Activity →
Determine how many lines of the records include "none", and answer with the number alone.
__________
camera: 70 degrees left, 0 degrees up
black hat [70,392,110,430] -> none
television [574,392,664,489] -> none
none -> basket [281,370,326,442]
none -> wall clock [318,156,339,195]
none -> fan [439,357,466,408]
__________
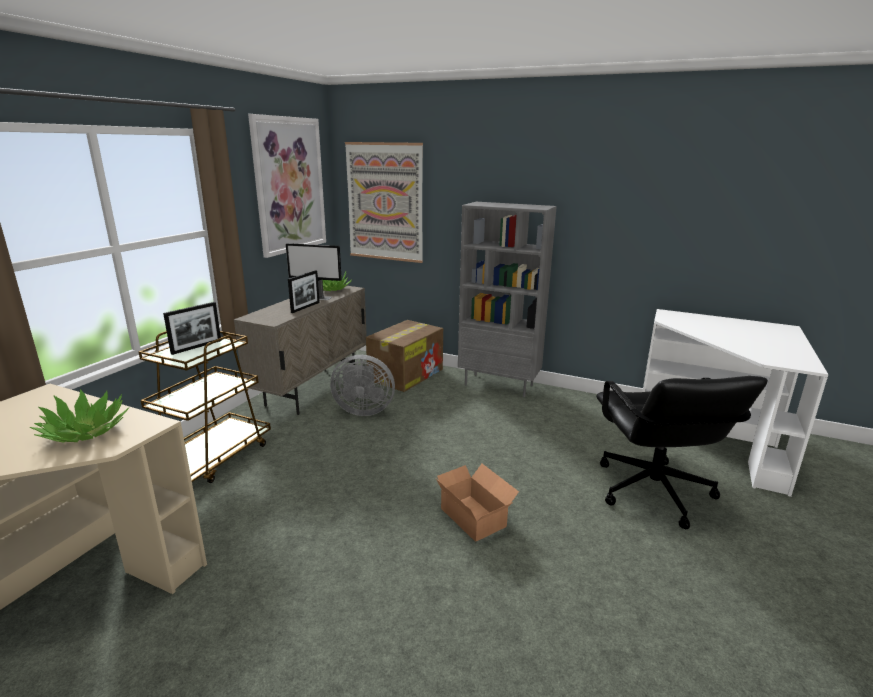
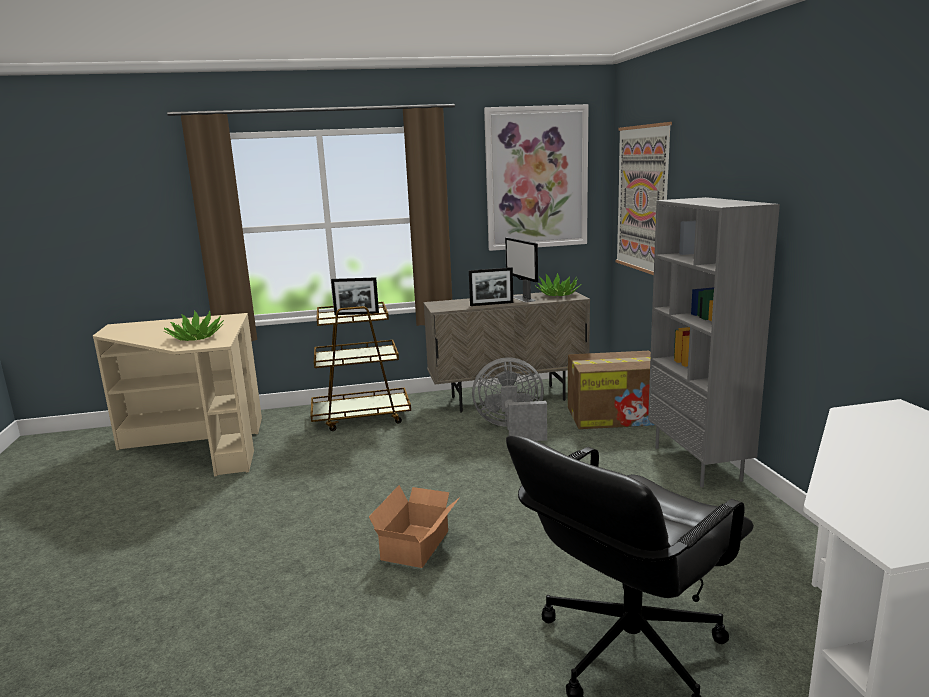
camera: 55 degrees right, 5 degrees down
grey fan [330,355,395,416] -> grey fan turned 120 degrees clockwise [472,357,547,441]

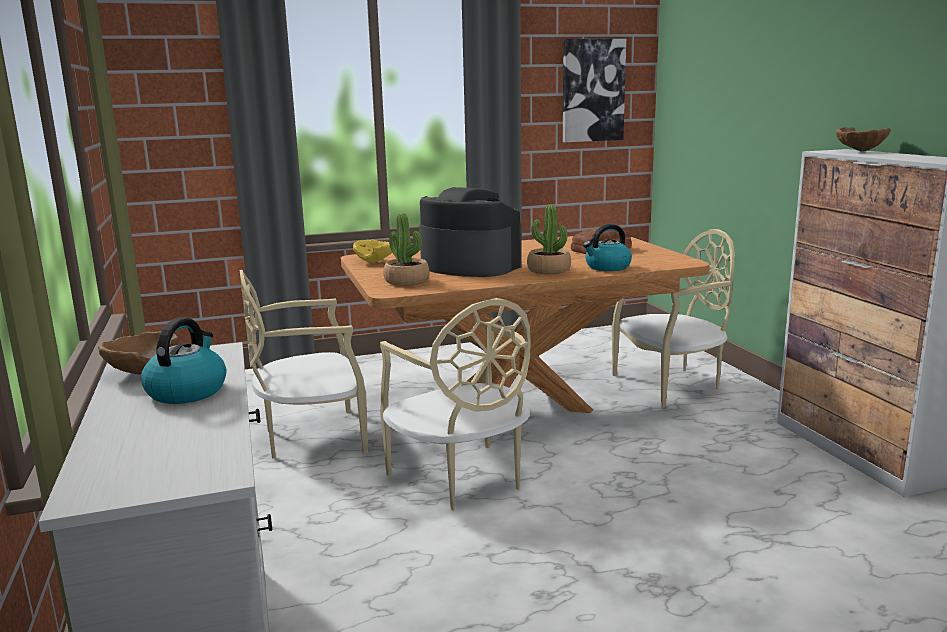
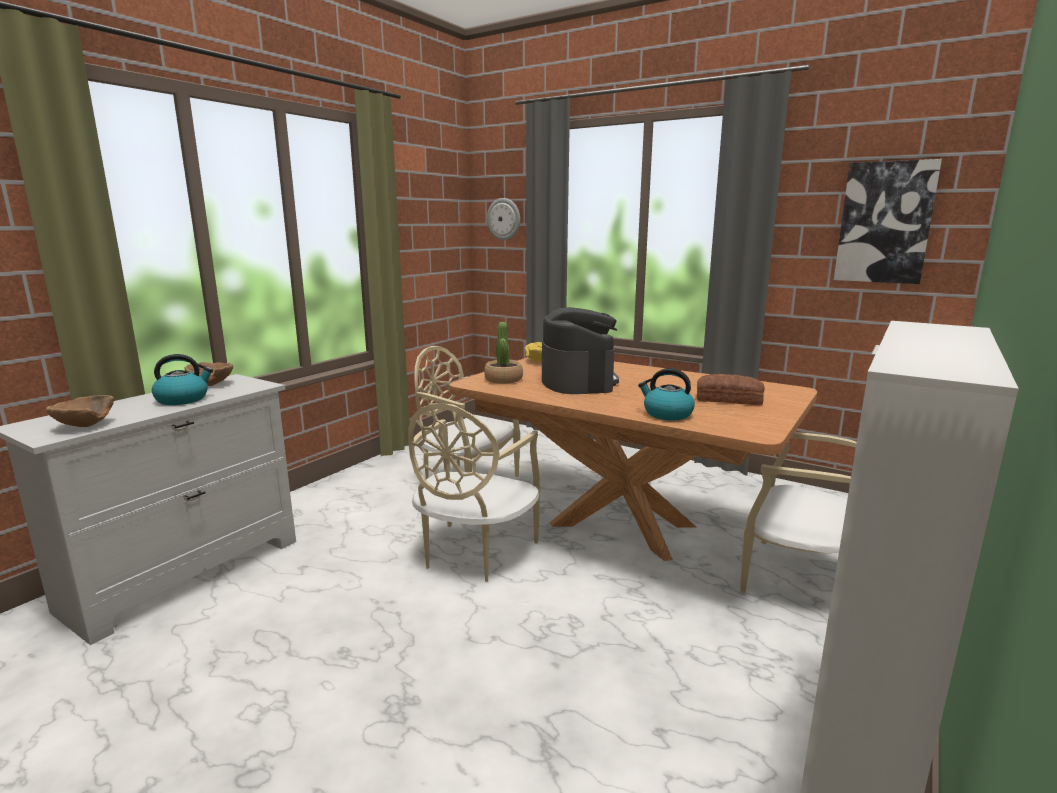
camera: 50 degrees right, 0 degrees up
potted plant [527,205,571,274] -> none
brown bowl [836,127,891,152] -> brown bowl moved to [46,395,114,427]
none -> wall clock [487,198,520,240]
__________
Result of the exercise →
7